**What you have to do**
Take every line in the entries that includes the word "table" and copy it.

**Recorded data**
————

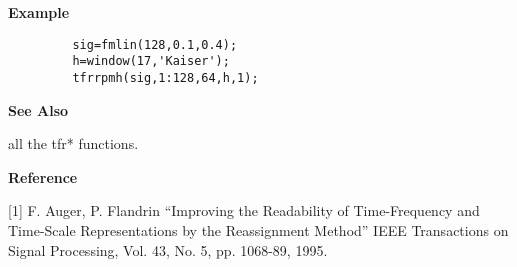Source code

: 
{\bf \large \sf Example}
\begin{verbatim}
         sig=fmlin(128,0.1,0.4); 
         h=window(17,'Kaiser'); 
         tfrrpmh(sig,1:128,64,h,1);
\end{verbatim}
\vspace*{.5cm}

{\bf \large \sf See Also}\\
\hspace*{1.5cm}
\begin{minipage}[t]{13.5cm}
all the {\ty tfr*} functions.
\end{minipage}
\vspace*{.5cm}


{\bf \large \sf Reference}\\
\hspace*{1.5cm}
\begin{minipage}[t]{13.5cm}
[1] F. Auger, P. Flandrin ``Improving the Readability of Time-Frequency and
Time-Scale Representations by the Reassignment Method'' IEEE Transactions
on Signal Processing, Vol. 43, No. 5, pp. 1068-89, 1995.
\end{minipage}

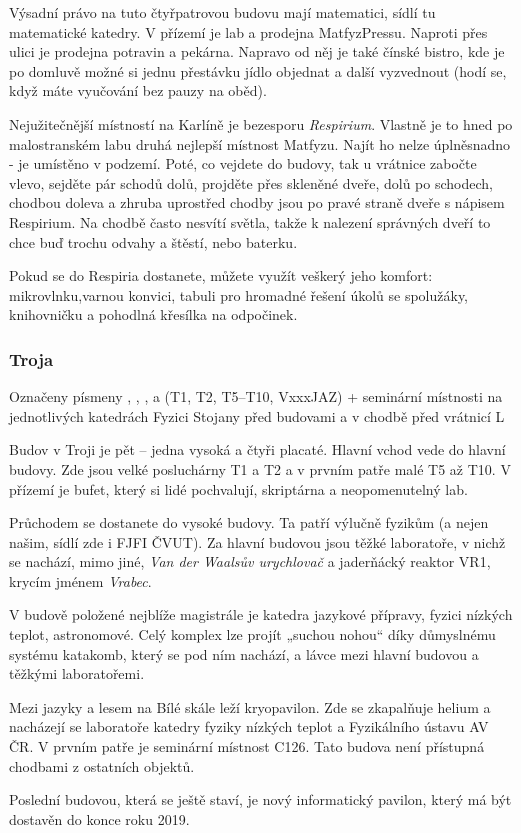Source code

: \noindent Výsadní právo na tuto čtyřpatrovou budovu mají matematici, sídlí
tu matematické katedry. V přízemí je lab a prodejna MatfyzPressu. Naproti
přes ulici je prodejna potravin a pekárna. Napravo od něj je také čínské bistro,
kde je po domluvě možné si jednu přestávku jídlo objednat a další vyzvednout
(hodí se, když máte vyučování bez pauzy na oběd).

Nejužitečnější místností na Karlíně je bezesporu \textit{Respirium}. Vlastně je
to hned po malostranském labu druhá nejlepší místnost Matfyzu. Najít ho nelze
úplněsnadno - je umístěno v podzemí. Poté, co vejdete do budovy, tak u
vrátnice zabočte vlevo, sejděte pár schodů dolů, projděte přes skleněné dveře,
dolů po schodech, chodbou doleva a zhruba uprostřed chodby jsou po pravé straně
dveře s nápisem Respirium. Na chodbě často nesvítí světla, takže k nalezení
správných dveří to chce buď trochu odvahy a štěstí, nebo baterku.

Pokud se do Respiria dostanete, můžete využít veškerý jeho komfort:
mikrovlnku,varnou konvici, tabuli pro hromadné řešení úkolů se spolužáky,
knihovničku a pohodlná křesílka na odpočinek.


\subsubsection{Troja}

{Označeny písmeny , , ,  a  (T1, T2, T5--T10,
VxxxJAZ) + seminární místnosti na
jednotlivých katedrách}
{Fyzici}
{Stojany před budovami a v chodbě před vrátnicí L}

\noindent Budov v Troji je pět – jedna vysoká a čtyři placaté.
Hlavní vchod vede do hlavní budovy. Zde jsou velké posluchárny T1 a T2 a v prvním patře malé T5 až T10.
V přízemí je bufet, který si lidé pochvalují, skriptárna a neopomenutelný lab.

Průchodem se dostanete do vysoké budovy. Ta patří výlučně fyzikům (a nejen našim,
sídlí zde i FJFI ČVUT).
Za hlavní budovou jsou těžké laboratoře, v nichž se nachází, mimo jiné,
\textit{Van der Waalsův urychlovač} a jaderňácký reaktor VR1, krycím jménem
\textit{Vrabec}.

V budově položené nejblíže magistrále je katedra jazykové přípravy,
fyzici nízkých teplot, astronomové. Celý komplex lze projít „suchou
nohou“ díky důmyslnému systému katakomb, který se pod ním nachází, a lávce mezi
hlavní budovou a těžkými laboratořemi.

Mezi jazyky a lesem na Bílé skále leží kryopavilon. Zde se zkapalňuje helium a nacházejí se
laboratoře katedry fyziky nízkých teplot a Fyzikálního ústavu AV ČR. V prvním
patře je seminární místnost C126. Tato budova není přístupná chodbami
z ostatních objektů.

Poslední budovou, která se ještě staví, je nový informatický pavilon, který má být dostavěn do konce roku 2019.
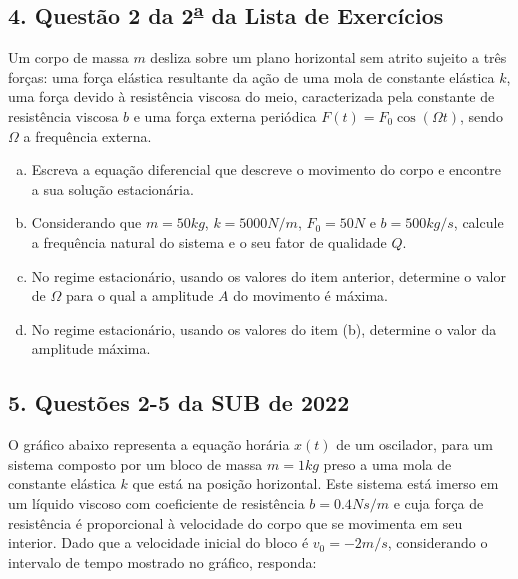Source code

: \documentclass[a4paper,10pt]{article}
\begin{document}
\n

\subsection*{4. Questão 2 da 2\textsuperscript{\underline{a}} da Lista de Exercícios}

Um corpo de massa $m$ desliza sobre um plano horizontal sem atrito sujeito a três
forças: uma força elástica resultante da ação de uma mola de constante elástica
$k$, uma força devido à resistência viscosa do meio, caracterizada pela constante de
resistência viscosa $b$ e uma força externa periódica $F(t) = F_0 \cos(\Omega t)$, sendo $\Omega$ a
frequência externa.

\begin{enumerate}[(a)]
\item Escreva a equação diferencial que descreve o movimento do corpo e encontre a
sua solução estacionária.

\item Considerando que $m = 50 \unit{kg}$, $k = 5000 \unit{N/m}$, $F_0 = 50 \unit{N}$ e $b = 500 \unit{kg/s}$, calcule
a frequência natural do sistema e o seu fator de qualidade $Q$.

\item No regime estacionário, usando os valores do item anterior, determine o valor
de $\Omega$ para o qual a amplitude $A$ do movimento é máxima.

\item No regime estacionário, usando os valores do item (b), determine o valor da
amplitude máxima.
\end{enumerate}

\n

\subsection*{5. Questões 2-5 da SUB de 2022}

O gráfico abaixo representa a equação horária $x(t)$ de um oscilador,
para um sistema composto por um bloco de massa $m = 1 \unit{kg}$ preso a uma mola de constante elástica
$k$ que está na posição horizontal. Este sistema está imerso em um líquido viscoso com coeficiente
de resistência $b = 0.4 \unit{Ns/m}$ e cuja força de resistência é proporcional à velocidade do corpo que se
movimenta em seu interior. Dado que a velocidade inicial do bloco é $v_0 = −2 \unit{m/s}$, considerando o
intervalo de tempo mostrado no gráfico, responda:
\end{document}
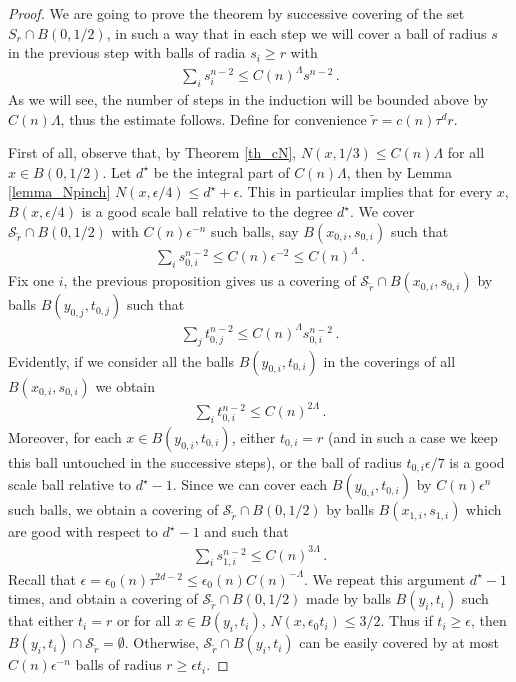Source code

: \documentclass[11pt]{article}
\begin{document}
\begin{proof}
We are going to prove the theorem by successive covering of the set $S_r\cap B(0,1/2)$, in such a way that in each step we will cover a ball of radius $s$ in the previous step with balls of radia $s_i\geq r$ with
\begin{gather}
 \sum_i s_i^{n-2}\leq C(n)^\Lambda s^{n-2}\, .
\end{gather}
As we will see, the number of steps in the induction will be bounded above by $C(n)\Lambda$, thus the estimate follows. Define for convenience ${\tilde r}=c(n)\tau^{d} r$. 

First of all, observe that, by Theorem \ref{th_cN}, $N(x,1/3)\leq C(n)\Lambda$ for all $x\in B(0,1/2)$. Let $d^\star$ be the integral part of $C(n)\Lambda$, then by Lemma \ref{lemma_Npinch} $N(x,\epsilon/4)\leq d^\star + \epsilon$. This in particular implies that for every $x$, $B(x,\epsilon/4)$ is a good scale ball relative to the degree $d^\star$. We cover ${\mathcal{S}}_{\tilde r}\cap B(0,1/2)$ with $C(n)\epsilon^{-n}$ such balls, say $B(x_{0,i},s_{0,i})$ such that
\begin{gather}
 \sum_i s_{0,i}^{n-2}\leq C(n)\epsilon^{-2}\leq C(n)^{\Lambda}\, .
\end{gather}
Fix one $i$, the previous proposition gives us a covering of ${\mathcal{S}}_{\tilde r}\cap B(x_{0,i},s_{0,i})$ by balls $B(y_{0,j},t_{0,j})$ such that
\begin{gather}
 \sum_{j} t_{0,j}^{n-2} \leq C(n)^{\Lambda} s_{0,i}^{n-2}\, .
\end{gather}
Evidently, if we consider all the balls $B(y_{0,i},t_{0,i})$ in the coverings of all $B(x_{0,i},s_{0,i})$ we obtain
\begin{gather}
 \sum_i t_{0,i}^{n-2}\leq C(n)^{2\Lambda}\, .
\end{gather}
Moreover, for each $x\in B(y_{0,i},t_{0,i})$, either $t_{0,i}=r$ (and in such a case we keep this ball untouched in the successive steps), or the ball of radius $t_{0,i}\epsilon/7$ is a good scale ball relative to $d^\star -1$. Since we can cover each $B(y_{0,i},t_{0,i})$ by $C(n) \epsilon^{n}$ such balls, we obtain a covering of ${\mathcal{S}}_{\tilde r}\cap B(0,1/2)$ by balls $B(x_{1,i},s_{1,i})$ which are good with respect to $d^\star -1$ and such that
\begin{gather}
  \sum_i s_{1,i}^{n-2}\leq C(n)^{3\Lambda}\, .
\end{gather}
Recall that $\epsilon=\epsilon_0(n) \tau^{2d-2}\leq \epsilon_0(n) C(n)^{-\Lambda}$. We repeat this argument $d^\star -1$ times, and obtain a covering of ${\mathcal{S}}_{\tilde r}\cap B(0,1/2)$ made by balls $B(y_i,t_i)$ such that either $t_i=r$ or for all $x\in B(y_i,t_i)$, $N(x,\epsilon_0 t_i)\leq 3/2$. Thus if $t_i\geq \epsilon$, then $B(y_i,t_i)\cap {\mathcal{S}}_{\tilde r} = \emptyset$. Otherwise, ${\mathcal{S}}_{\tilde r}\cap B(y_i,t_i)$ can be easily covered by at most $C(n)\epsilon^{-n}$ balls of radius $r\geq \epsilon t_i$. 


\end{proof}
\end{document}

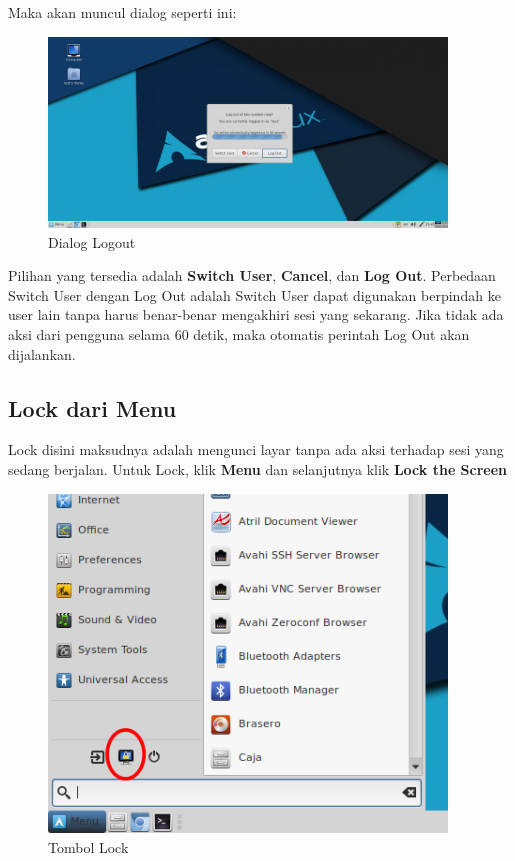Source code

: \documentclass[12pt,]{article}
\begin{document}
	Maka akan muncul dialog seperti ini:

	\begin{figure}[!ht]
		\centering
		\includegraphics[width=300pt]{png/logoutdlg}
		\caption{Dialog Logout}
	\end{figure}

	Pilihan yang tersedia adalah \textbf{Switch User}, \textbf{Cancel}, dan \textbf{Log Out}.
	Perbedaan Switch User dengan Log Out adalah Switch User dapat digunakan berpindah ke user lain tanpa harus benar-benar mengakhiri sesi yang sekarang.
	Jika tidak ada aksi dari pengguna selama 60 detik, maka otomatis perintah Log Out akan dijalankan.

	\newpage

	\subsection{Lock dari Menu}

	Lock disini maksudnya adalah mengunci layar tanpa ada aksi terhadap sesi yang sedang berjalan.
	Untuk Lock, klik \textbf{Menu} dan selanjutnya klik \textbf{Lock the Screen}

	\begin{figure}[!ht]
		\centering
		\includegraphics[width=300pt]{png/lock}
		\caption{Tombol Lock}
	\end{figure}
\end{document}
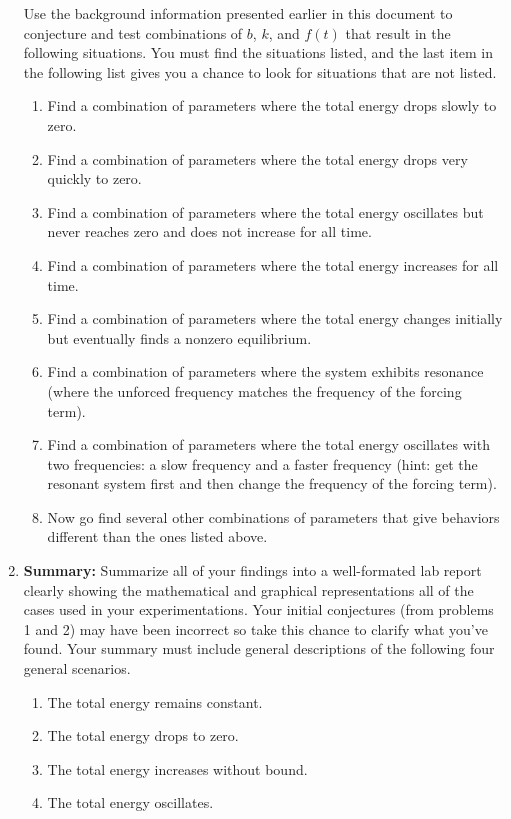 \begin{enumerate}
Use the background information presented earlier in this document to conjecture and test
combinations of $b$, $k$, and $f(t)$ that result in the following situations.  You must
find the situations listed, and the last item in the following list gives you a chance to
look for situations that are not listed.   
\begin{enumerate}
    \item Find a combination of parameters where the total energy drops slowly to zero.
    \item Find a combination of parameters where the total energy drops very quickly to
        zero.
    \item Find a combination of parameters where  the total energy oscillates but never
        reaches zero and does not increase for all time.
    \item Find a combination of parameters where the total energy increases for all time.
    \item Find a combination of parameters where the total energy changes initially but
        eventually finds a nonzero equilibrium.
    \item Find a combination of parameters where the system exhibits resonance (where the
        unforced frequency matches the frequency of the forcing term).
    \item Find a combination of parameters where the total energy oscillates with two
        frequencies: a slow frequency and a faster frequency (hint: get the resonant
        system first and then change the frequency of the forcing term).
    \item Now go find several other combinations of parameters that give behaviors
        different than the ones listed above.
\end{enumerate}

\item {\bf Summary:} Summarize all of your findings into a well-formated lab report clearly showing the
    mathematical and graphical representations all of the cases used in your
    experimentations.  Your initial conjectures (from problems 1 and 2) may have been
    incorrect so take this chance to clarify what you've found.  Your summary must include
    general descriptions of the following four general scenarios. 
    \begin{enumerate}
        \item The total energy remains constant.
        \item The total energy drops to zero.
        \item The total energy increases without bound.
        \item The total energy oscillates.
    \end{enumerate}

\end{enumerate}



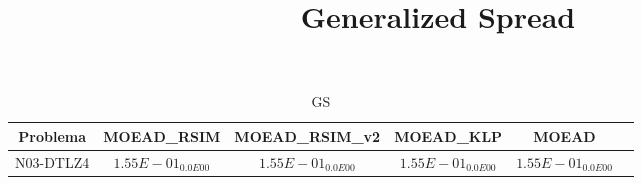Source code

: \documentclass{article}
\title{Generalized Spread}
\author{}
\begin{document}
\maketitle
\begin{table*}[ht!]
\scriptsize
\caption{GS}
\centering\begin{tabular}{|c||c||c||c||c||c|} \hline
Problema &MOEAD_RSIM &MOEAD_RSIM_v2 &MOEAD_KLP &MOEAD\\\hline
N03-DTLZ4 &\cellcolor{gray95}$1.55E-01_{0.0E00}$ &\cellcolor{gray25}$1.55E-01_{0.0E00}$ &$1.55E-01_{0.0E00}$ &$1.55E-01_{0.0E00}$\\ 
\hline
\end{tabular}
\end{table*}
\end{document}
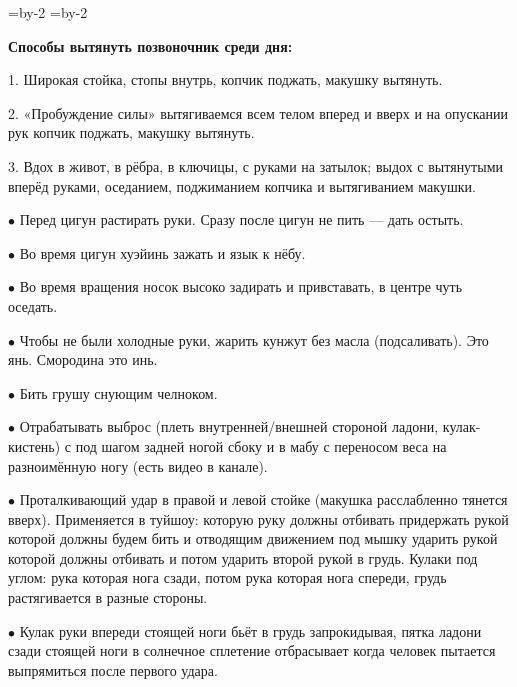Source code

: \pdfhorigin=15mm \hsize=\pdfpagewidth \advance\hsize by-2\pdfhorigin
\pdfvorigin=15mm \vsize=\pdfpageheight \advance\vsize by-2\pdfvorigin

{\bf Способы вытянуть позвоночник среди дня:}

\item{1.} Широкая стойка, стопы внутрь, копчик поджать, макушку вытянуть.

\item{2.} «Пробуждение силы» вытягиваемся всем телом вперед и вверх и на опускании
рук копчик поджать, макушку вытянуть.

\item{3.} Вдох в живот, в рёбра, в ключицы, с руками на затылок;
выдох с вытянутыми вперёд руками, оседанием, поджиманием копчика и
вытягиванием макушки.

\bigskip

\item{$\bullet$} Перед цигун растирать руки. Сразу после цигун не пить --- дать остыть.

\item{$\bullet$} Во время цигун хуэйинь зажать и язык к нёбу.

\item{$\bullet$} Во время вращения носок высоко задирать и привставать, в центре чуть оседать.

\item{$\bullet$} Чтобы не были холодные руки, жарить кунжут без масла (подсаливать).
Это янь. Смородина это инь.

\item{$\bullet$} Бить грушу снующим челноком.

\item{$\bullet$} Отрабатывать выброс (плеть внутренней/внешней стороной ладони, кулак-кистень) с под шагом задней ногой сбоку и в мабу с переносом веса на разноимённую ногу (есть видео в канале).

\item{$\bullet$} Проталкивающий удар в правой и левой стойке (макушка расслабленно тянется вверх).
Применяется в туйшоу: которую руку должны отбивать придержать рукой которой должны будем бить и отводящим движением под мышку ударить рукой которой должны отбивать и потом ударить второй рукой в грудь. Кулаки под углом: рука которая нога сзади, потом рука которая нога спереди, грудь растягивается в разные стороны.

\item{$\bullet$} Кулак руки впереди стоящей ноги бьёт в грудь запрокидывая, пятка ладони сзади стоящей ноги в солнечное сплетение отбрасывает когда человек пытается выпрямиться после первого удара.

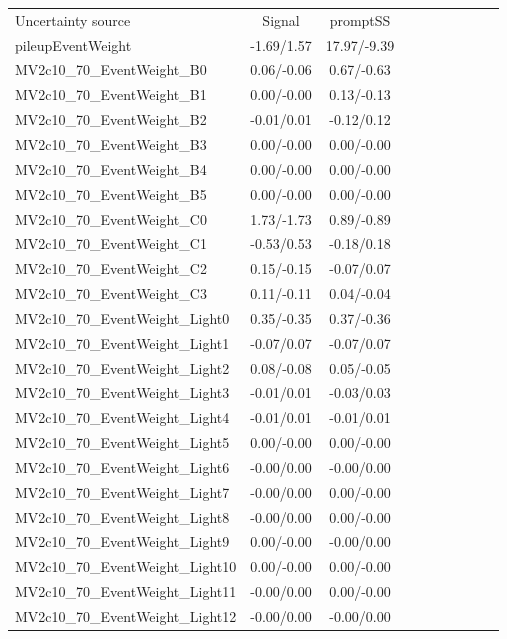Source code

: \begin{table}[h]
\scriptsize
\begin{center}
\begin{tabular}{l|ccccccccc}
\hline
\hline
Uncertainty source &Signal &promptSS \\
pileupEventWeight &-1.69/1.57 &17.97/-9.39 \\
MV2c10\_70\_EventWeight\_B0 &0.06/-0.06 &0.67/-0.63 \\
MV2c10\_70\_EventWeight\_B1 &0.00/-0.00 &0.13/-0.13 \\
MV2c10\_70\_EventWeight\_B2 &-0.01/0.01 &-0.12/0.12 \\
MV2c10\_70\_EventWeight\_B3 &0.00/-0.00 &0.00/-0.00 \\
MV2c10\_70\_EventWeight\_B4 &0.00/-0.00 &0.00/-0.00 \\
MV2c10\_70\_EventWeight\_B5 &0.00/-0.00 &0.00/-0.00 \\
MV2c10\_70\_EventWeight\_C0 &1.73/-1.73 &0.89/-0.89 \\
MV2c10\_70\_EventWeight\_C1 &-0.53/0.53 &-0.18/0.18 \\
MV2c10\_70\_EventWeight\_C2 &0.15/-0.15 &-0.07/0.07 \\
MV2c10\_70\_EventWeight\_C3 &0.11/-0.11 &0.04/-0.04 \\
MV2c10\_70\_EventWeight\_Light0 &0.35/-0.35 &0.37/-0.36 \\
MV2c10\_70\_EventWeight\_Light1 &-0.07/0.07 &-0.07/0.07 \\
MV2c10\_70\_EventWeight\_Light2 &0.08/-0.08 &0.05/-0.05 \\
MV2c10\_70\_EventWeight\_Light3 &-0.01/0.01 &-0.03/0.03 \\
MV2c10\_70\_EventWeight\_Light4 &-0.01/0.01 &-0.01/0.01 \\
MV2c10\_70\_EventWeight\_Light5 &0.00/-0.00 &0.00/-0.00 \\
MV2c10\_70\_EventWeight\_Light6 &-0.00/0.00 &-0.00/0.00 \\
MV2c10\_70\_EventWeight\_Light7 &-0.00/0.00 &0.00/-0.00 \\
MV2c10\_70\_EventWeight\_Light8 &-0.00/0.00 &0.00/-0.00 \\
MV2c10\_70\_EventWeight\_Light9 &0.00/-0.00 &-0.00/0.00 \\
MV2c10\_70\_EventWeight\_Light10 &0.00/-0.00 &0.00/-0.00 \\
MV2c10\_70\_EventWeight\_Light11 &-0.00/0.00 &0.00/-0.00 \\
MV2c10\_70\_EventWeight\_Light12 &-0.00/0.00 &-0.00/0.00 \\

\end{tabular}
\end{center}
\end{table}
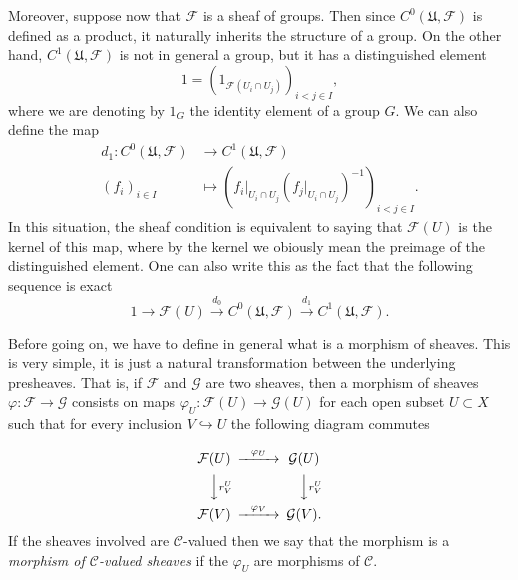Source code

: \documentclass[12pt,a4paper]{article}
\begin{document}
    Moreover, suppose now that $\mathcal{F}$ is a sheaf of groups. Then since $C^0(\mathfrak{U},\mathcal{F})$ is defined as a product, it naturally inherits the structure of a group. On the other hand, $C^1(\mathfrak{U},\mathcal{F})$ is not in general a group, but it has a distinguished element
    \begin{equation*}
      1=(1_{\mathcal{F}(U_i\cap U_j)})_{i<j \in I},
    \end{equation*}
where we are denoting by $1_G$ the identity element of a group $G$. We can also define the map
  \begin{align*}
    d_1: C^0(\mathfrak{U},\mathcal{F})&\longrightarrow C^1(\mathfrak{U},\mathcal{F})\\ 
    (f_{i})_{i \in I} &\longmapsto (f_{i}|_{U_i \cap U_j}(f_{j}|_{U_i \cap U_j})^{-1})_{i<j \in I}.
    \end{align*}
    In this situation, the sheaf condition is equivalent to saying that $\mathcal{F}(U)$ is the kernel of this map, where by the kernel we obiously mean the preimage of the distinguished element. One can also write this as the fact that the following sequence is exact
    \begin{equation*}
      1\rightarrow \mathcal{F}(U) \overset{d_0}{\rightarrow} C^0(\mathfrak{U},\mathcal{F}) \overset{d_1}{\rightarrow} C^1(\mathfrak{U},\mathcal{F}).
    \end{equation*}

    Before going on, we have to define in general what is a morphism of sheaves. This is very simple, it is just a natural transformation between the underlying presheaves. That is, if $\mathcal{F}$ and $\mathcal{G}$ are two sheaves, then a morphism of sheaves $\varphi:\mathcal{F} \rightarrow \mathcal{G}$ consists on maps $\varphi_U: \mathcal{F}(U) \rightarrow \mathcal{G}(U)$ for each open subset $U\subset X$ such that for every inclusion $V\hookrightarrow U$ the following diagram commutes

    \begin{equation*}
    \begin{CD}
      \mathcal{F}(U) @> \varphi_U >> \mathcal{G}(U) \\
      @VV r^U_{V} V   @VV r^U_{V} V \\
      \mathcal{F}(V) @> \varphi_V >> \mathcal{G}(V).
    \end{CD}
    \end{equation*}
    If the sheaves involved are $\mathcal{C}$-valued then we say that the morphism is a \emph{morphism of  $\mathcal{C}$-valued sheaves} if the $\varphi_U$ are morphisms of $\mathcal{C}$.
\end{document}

————

**Task response**
\begin{table*}[ht!]
\end{table*}
: \begin{table}[h]
\end{table}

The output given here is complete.